Labour Chairman Votes Against Austerity Budget

Colm Keaveney, TD for Galway East and current Chairman of the Labour Party (Photocall)

The government's majority has been further reduced after the chairman of the Labour party voted against the social welfare measures announced in the budget.

Colm Keaveney, a TD for Galway East, was expelled from the parliamentary party, but remains on as party chairman.

Mr Keaveney is the fifth Labour party TD to lose the party whip since it went into coalition with Fine Gael.

The measures he voted against included a €26m cut in a respite care grant.

It made no difference to the overall vote, which the government easily carried by 87 votes to 54.

But the defection of Keaveney - seen by many as one of the bright young hopefuls within the party - has dealt another blow to the authority of the Labour party.

He had been known to be unhappy with the measure, but had given two radio interviews indicating he would vote with the government.

But just moments before the vote in the Dail chamber, Mr Keaveney tweeted in latin "Acta non Verba", which means deeds not words.

"I know people are in pain out there. My value system can't actually allow me to vote for this budget and I'm very proud of the Labour Party and I'm very proud of the people I work with," he said.

The fact that Mr Keaveney held the position of chairman has complicated matters because under party rules he cannot be removed from the post.

"I don't think it's tenable for someone who is not in the parliamentary Labour Party to hold senior office in the Party," said leader Eamon Gilmore, "that's a Party matter we'll have to deal with in the course of time."

But Keaveney put it up to his leader.

"The graceful thing to do is to honour the mandate I was given by the grassroots of the Labour Party and I said I would honour Labour values. It is a gift of the members of the Labour Party and not of the leader," Keaveney said.

"I will put myself in front of a conference if Eamon Gilmore believes that we need an early conference to talk about the chair. I think we need an early conference on the direction of the Labour Party."

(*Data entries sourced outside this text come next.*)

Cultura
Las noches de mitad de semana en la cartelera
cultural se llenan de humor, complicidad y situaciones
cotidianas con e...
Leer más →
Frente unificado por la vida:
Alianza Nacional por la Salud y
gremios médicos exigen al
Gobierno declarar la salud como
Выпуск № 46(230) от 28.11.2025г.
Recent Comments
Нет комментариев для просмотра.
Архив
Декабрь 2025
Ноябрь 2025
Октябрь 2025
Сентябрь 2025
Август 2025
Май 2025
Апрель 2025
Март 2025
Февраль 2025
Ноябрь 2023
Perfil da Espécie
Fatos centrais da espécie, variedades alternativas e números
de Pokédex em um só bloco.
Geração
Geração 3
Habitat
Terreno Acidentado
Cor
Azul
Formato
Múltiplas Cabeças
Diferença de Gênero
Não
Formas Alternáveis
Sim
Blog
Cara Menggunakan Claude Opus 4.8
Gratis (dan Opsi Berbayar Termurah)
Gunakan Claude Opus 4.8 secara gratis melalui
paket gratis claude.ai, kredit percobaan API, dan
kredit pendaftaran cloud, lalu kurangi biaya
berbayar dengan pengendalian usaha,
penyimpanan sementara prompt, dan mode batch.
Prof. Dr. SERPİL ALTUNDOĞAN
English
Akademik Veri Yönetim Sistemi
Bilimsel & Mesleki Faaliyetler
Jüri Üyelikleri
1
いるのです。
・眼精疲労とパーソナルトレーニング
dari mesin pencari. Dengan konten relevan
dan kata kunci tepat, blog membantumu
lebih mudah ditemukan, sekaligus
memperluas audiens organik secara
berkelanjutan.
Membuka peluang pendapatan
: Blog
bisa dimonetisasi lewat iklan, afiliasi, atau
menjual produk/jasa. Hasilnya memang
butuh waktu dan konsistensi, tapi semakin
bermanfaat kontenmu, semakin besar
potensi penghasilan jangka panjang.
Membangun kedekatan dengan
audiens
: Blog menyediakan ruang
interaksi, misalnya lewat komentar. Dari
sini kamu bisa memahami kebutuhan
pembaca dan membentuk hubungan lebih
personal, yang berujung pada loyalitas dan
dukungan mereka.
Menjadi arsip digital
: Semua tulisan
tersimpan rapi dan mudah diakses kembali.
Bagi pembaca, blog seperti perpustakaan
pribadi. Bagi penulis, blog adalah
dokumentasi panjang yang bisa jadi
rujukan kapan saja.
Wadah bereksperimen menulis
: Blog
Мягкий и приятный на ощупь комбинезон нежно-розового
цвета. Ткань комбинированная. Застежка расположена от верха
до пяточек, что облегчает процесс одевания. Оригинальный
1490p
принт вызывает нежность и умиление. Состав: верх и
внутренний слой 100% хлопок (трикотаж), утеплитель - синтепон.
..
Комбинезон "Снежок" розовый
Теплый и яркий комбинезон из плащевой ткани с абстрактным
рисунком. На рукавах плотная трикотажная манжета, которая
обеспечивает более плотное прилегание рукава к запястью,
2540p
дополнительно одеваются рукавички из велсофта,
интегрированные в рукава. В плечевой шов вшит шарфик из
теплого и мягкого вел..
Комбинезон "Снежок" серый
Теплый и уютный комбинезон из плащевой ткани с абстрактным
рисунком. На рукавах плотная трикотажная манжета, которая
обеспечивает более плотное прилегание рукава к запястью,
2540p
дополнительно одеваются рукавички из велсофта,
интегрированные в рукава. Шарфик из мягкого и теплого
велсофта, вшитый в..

Other senior figures were scathing of Keaveney's departure.

"We can't afford self-indulgence at this time. Any single member of the Labour Parliamentary Party could have gone pirouetting on the plinth (at Leinster House), parading their struggle with their conscience and saying 'watch me now as I agonise about this decision.'" said Pat Rabbitte.

"Any one of them could have done that. Instead they took the hard decision ... to bring in a Budget that offers us the prospect of protecting the poor."